NG-Tax 2.0 allows FAIR high-throughput analysis and classification of marker gene amplicon sequences. In this article, we describe the performance of NG-Tax 2.0. Moreover, we demonstrate its use with examplary data from the DIABIMMUNE project.
By Jasper Koehorst / July 7, 2021
NG-Tax 2.0 is a semantic framework for FAIR high-throughput analysis and classification of marker gene amplicon sequences. These include bacterial and archaeal 16S ribosomal RNA (rRNA), as well as eukaryotic 18S rRNA and ribosomal intergenic transcribed spacer sequences. The framework can directly use single or merged reads, paired-end reads and unmerged paired-end reads from long range fragments as input. From these, it generates de novo Amplicon Sequence Variants (ASV). Subsequently, using the RDF data model, ASVs can be automatically stored in a graph database as objects that link ASV sequences with the full data-wise and element-wise provenance. Hereby, it achieves the level of interoperability required to utilize such data to its full potential.
Analysis of the data
Subsequently, the graph database can be directly queried, allowing for comparative analyses of over thousands of samples. It is, moreover, connected with an interactive Rshiny toolbox for analysis and visualization of (meta)data. Additionally, NG-Tax 2.0 exports an extended BIOM 1.0 (JSON) file as starting point for further analyses by other means. This file contains new attribute types to include information about the command arguments used, the sequences of the ASVs formed as well as classification confidence scores. Finally, it is backwards compatible. In summary, the figure below describes the whole NG-Tax 2.0 workflow.

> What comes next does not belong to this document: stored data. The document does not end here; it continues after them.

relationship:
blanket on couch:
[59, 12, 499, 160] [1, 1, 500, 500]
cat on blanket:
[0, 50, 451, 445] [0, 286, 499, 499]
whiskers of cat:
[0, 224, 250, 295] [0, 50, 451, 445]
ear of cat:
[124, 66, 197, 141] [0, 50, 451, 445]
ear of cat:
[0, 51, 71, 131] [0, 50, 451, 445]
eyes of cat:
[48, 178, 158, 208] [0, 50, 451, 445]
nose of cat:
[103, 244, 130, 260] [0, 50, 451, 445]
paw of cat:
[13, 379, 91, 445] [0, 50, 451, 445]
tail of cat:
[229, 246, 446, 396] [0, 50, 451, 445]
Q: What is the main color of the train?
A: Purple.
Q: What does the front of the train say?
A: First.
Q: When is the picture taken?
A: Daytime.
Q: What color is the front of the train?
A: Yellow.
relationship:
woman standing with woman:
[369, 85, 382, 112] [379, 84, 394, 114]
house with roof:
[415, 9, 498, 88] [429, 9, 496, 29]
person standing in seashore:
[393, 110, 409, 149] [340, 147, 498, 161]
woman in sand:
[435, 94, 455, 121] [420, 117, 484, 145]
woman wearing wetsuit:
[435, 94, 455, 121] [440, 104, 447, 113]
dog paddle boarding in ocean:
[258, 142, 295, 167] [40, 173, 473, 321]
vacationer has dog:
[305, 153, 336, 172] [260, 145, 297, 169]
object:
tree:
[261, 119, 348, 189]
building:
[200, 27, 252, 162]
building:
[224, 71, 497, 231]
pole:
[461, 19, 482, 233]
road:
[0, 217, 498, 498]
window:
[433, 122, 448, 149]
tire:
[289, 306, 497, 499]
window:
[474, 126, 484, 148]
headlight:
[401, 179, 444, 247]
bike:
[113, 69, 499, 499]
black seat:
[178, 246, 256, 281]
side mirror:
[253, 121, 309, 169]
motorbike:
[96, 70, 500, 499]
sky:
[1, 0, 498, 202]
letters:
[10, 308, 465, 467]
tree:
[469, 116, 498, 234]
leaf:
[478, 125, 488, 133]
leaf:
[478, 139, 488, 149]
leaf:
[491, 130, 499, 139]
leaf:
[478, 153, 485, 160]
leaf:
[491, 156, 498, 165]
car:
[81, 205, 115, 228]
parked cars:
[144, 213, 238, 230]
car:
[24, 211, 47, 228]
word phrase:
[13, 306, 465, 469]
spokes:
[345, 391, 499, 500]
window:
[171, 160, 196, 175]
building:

Performance and availability
We compared the performance of NG-Tax 2.0 with DADA2 using the plugin in the QIIME 2 analysis pipeline. To this aim, we obtained and evaluated fourteen 16S rRNA gene amplicon mock community samples from the literature. As a result, precision of NG-Tax 2.0 turned out to be significantly higher with an average of 0.95 vs 0.58 for QIIME2-DADA2. Meanwhile, recall was comparable with an average of 0.85 and 0.77, respectively. NG-Tax 2.0 is written in Java. Under the MIT License, you can freely access the code, ontology, a Galaxy platform implementation, the analysis toolbox, as well as tutorials and example SPARQL queries.
Working example: DIABIMMUNE project
As a working example, we used existing raw 16S rRNA gene data from the DIABIMMUNE Microbiome project and NG-Tax 2.0 for data analyses. To this end, we downloaded raw amplicon data of over 1800 microbial samples from the project. Next, the data was automatically ingested by the UNLOCK infrastructure and stored according to the ISA standard. We also captured the metadata of these samples. Then, NG-Tax 20 automatically analysed the amplicon data to generate ASVs as we described above and exemplified below. The queries used to generate the examples shown can also be embedded in or be part of standard operating procedures (SOPs). Further post-processing can take place using structured data analysis processes integrated in Jupyter Notebooks.